6.7 Data Protection Impact Assessment Assistance

Solutions4sf provides reasonable assistance to the Client in conducting Data Protection Impact Assessments (DPIAs) and prior consultations with supervisory authorities, where required under GDPR Articles 35-36.

6.8 Audit Rights

Solutions4sf makes available to the Client all information necessary to demonstrate compliance with this DPA. Solutions4sf cooperates with audits, including inspections, conducted by the Client or another auditor mandated by the Client, subject to:

• 30 days' written notice (except for urgent regulatory or breach-related audits).
• Audits conducted during normal business hours.
• Reasonable confidentiality protections for Solutions4sf's other clients.
• Client bearing reasonable costs of audit.

6.9 Return or Deletion of Data

Upon termination of the Services, Solutions4sf, at the Client's choice, returns or deletes all Personal Data, except where retention is required by law. Solutions4sf provides written confirmation of deletion within 30 days of the request.

7. Sub-Processors

The Client authorizes Solutions4sf to engage the Sub-Processors listed in Section "Our Sub-Processors" of the Privacy Policy, which currently includes hosting providers, communication tools, analytics services, and productivity tools.

Notification of changes: Solutions4sf will provide the Client with at least 30 days' notice before adding or replacing a Sub-Processor that processes Client Personal Data. The Client may object to a new Sub-Processor on reasonable grounds related to data protection. If the parties cannot resolve the objection within 30 days, the Client may terminate the affected Services.

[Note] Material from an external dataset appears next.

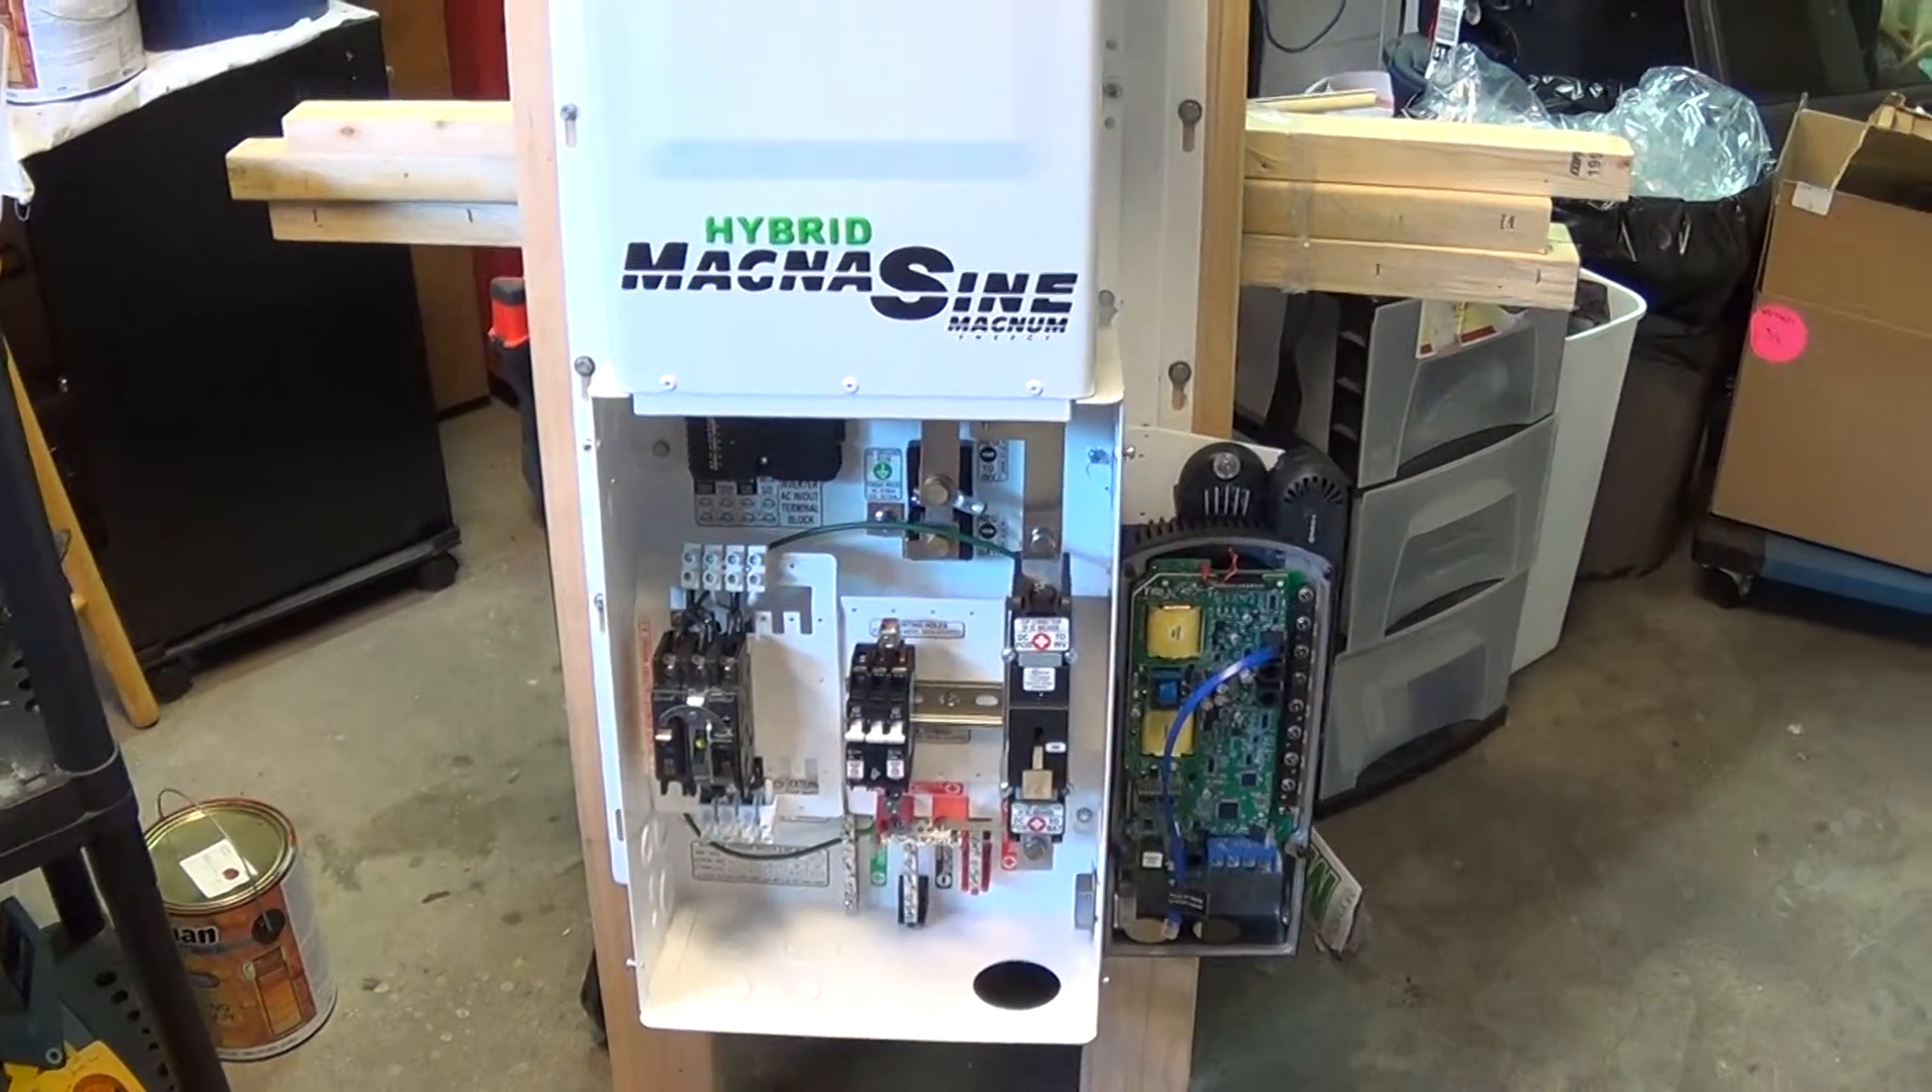I got the panel mounted up on here and I just have to wire it all together and hook my solar panels up.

Sub-Processor obligations: Solutions4sf imposes data protection obligations on each Sub-Processor that are no less protective than those in this DPA, by means of a written agreement.

8. International Data Transfers

Solutions4sf is based in Ukraine. The Client may be located in the EU, UK, US, or another jurisdiction. International transfers of Personal Data may occur in connection with the Services.

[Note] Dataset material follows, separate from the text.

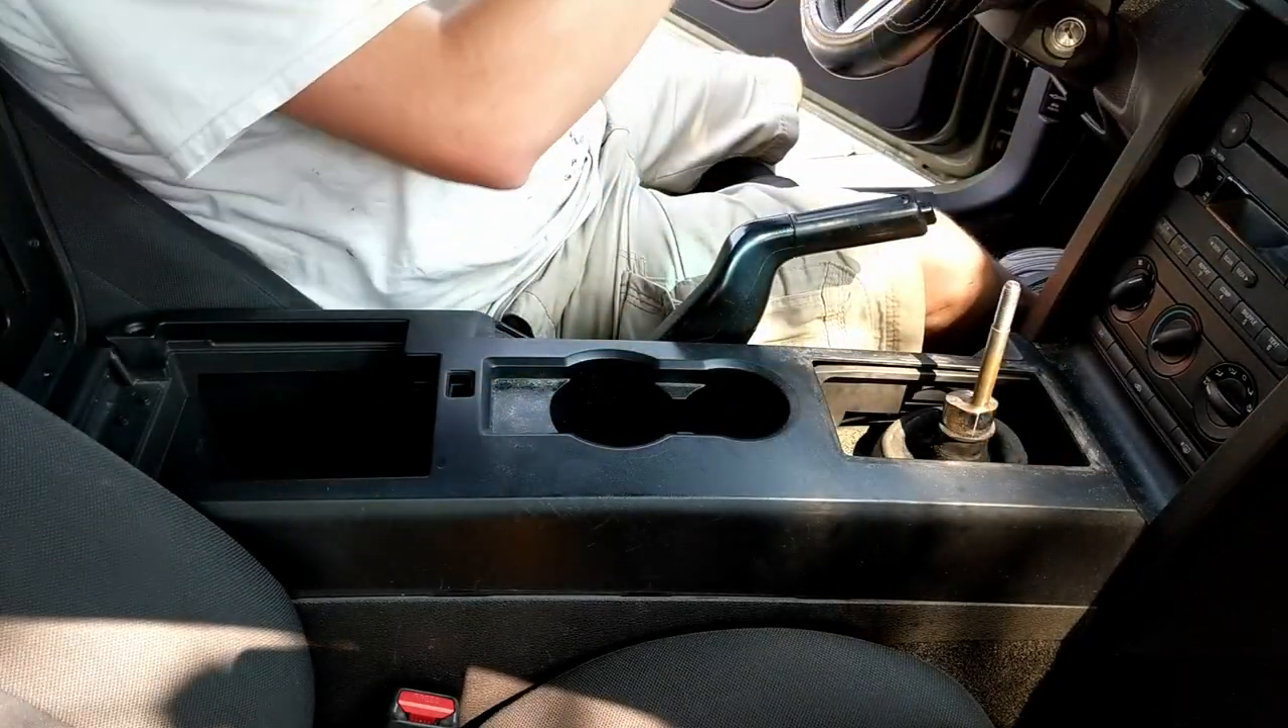I ended up unscrewing the shifter knob and removing all that to make it easier.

For transfers from the EU/EEA, UK, or Switzerland to Ukraine or other third countries, Solutions4sf relies on:

• Standard Contractual Clauses (SCCs) as adopted by the European Commission in Decision 2021/914, automatically incorporated into this DPA where applicable.
• UK International Data Transfer Addendum for transfers from the UK.
• Adequacy decisions where they apply.
• Supplementary measures as appropriate, including encryption in transit and at rest.

Ukraine has been recognized for the equivalent level of personal data protection by the European Commission since the adoption of national data protection legislation aligned with GDPR principles.

9. Liability

Each party's liability under this DPA is subject to the limitations of liability set forth in the MSA or SOW, except as provided otherwise by applicable data protection law (e.g., GDPR Article 82 on the right to compensation for damages).

10. Term and Termination

This DPA takes effect on the date the underlying Services agreement (MSA or SOW) is executed and remains in force for as long as Solutions4sf processes Personal Data on behalf of the Client.

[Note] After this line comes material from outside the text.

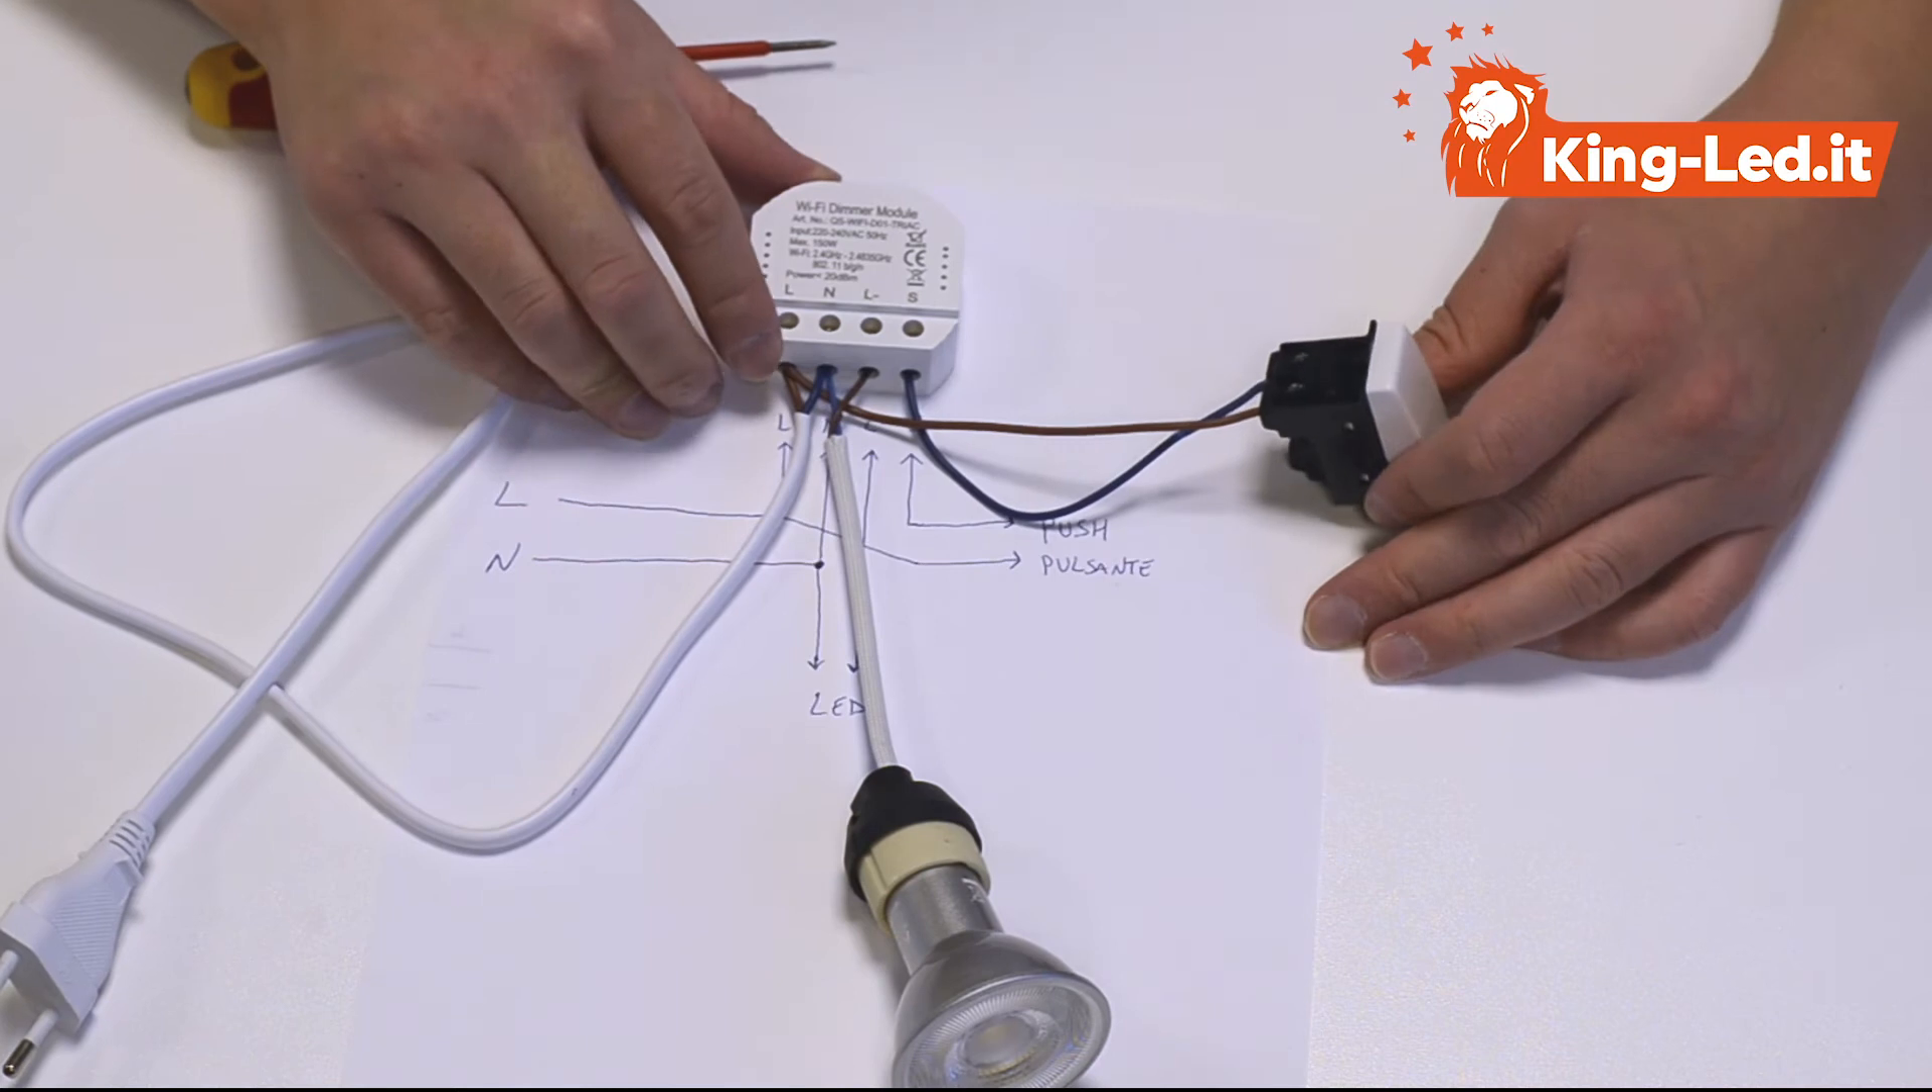Ecco qua abbiamo il nostro dimmer installato push led e presa.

Upon termination of the Services agreement, Sections 6.9 (Return or Deletion of Data), 7 (Sub-Processors), 8 (International Data Transfers), and 9 (Liability) survive termination.

11. Conflict and Severability

If any provision of this DPA is found to be invalid or unenforceable, the remaining provisions remain in full force. The parties will replace the invalid provision with one that achieves the same intent within applicable law.

This DPA is the parties' complete and exclusive agreement regarding data processing. It supersedes any prior data processing terms unless explicitly retained.

12. Contact

For data protection inquiries, including requests for a signed DPA copy, breach notifications, or audit coordination:

Email: [email protected]
Subject prefix for DPA matters: "DPA — [Your Company Name]"

Solutions4sf is operated by Serhii Skrypnyk, sole proprietor (ФОП), registered in Ukraine.

This DPA is effective as of April 27, 2026. Solutions4sf may update this DPA from time to time. Material changes will be communicated to active Clients. The latest version is always available at solutions4sf.com/dpa.